Ce compte-rendu émane d’une visite guidée assurée par Vincent Blanchard, commissaire de l’exposition. Il s’agit de redécouvrir les civilisations oubliées des états néo-hittites et araméens, fondés après l’extension de l’empire hittite en Anatolie à l’âge de fer, la grande puissance rivale de l’Égypte antique.

A l’entrée de l’exposition, les visiteurs sont accueillis par une œuvre d’un artiste contemporain libanais, intitulée ORTHOSTATE 2017. Ce créateur est un descendant du secrétaire d’un archéologue allemand qui a fouillé le site de Tell Halaf et qui a récolté une collection exceptionnelle d’objets, un fond conservé aujourd’hui au Pergamonmuseum de Berlin. Un orthostate est une base en pierre qui protège un monument de briques crues (en Mésopotamie, on met du bitume). L’œuvre contemporaine fait donc écho aux efforts continuels du Louvre pour lancer des missions de sauvegarde d’un patrimoine en péril dans les pays en situation de conflit comme la Syrie.

Les objets exposés sont organisés en quatre sections.

Protomé de sphinx inachevés en basalte  1300 – 1100 BC

A la fin du IIe millénaire, l’empire hittite alors à son apogée (-1350 jusqu’à -1180) s’étend de l’Anatolie jusqu’au Levant. Ce peuple indo-européen venant d’Europe centrale ou d’Asie centrale fonde au IIIe millénaire, d’abord des petites chefferies, puis des royaumes qui s’unifient en un empire puissant et rival de l’Égypte du Nouvel Empire. Construite en briques crues avec des fondations en pierre, la capitale Hattusa comporte de nombreux temples en l’honneur du dieu de l’orage, de la déesse du soleil et des bassins sacrés. Cette cité entourée d’une enceinte est ornée de la porte au roi, la porte des lions et la porte des sphinx. Certains blocs en basalte, même inachevés ont été réemployés par les royaumes suivants. Les rois hittites éliminent les derniers successeurs d’Hammourabi et pillent Babylone.

En 1274 avant JC, le roi hittite Muwatalli II combat l’Égyptien Ramsès II à la bataille de Qadesh où il sort plutôt vainqueur (malgré les proclamations du roi égyptien). Des pièces d’orfèvrerie comme le rhyton en argent (un vase à libation pour une divinité de l’agriculture) en forme de cervidé ou cette minuscule figurine de déesse en or assise avec un enfant montrent l’habilité des artisans. Une statuette d’un dieu guerrier en bronze provenant d’Ugarit témoigne du style hittite caractéristique avec les jambes allongées, un pagne court strié.

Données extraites
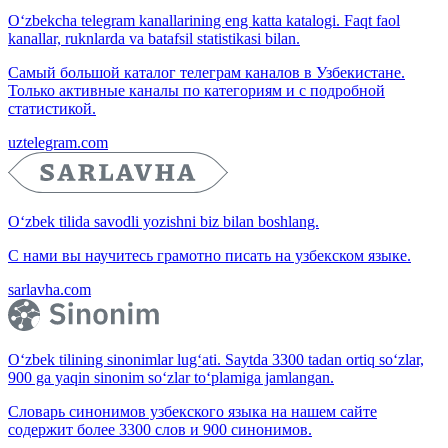
O‘zbekcha telegram kanallarining eng katta katalogi. Faqt faol
kanallar, ruknlarda va batafsil statistikasi bilan.
Самый большой каталог телеграм каналов в Узбекистане.
Только активные каналы по категориям и с подробной
статистикой.
uztelegram.com
O‘zbek tilida savodli yozishni biz bilan boshlang.
С нами вы научитесь грамотно писать на узбекском языке.
sarlavha.com
O‘zbek tilining sinonimlar lug‘ati. Saytda 3300 tadan ortiq so‘zlar,
900 ga yaqin sinonim so‘zlar to‘plamiga jamlangan.
Словарь синонимов узбекского языка на нашем сайте
содержит более 3300 слов и 900 синонимов.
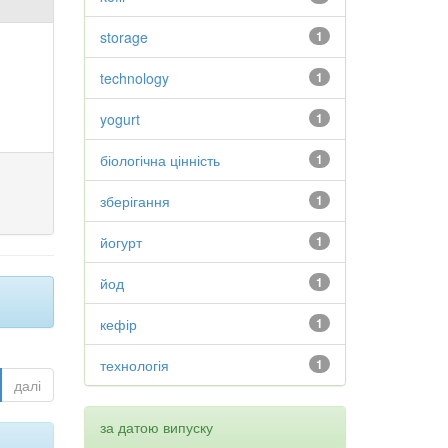
storage
1
technology
1
yogurt
1
біологічна цінність
1
зберігання
1
йогурт
1
йод
1
кефір
1
технологія
1
далі
за датою випуску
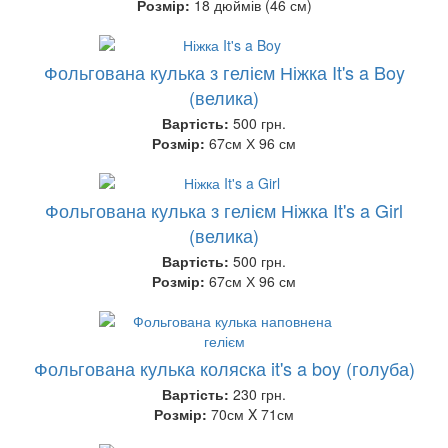
Розмір:
18 дюймів (46 см)
Фольгована кулька з гелієм Ніжка It's a Boy
(велика)
Вартість:
500 грн.
Розмір:
67см Х 96 см
Фольгована кулька з гелієм Ніжка It's a Girl
(велика)
Вартість:
500 грн.
Розмір:
67см Х 96 см
Фольгована кулька коляска it's a boy (голуба)
Вартість:
230 грн.
Розмір:
70см X 71см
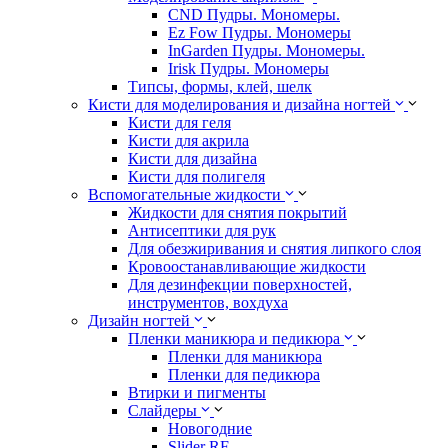
CND Пудры. Мономеры.
Ez Fow Пудры. Мономеры
InGarden Пудры. Мономеры.
Irisk Пудры. Мономеры
Типсы, формы, клей, шелк
Кисти для моделирования и дизайна ногтей
Кисти для геля
Кисти для акрила
Кисти для дизайна
Кисти для полигеля
Вспомогательные жидкости
Жидкости для снятия покрытий
Антисептики для рук
Для обезжиривания и снятия липкого слоя
Кровоостанавливающие жидкости
Для дезинфекции поверхностей,
инструментов, вохдуха
Дизайн ногтей
Пленки маникюра и педикюра
Пленки для маникюра
Пленки для педикюра
Втирки и пигменты
Слайдеры
Новогодние
Slider RF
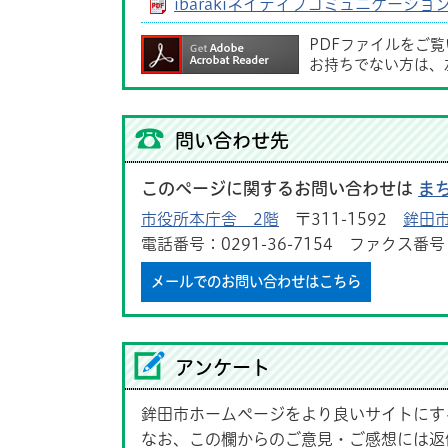
ibarakiネイティブコミュニケーシ
PDFファイルをご
お持ちでない方は、
問い合わせ先
このページに関するお問い合わせは
ま
市役所本庁舎 2階
〒311-1592
鉾田市
電話番号：0291-36-7154 ファクス番号：0
メールでのお問い合わせはこちら
アンケート
鉾田市ホームページをより良いサイトにす
なお、この欄からのご意見・ご感想には返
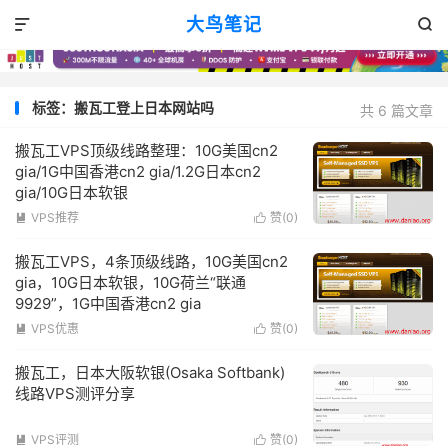
大鸟笔记


标签：搬瓦工登上日本网站吗
共 6 篇文章
搬瓦工VPS顶级线路整理：10G美国cn2
gia/1G中国香港cn2 gia/1.2G日本cn2
gia/10G日本软银
VPS推荐
赞(
0
)


搬瓦工VPS，4条顶级线路，10G美国cn2
gia，10G日本软银，10G荷兰“联通
9929”，1G中国香港cn2 gia
VPS优惠
赞(
0
)


搬瓦工，日本大阪软银(Osaka Softbank)
线路VPS测评分享
VPS评测
赞(
0
)



TÂCHES À RÉALISER>
1. Recopiez fidèlement le passage du texte d'étude qui va de « A l’entrée de » jusqu'à « comme la Syrie. » inclus.
2. Répondez aux questions suivantes d'après le texte d'étude.
(a) Dans quel musée la collection d'objets récoltée à Tell Halaf est-elle conservée aujourd'hui ?
(b) En combien de sections les objets exposés sont-ils organisés ?
(c) Contre quel souverain le roi hittite Muwatalli II combat-il à la bataille de Qadesh ?
3. Expliquez en une à trois phrases, en vous appuyant sur le texte d'étude, pourquoi l'œuvre ORTHOSTATE 2017 fait écho aux efforts du Louvre.

RÉPONSES PAR TÂCHE>
1.
A l’entrée de l’exposition, les visiteurs sont accueillis par une œuvre d’un artiste contemporain libanais, intitulée ORTHOSTATE 2017. Ce créateur est un descendant du secrétaire d’un archéologue allemand qui a fouillé le site de Tell Halaf et qui a récolté une collection exceptionnelle d’objets, un fond conservé aujourd’hui au Pergamonmuseum de Berlin. Un orthostate est une base en pierre qui protège un monument de briques crues (en Mésopotamie, on met du bitume). L’œuvre contemporaine fait donc écho aux efforts continuels du Louvre pour lancer des missions de sauvegarde d’un patrimoine en péril dans les pays en situation de conflit comme la Syrie.

2.
(a) Au Pergamonmuseum de Berlin.
(b) En quatre sections.
(c) Contre l'Égyptien Ramsès II.

3. Un orthostate est une base en pierre qui protège un monument de briques crues. L'œuvre fait donc écho aux efforts continuels du Louvre pour lancer des missions de sauvegarde d'un patrimoine en péril dans les pays en situation de conflit comme la Syrie.